- WHAT IS REQUIRED:
Each line below with the string "vous" should be copied.

--- PROVIDED INFORMATION Enclosed Below ---

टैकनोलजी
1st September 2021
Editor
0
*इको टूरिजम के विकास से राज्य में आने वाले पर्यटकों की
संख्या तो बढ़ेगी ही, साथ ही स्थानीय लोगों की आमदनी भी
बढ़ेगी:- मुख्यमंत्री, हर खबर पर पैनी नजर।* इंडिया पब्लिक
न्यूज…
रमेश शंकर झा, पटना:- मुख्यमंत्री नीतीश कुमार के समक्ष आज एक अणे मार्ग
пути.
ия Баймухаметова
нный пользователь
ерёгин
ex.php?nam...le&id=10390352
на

--- End of Enclosed PROVIDED INFORMATION ---
--- PROVIDED INFORMATION Enclosed Below ---

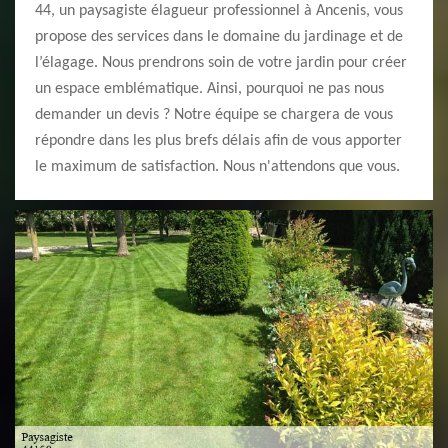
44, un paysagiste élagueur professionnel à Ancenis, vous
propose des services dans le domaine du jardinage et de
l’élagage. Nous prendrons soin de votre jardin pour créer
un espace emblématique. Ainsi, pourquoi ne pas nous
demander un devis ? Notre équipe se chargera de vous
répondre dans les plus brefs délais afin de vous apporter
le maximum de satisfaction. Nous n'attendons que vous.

--- End of Enclosed PROVIDED INFORMATION ---

- SOLVED PROBLEM:
44, un paysagiste élagueur professionnel à Ancenis, vous
demander un devis ? Notre équipe se chargera de vous
répondre dans les plus brefs délais afin de vous apporter
le maximum de satisfaction. Nous n'attendons que vous.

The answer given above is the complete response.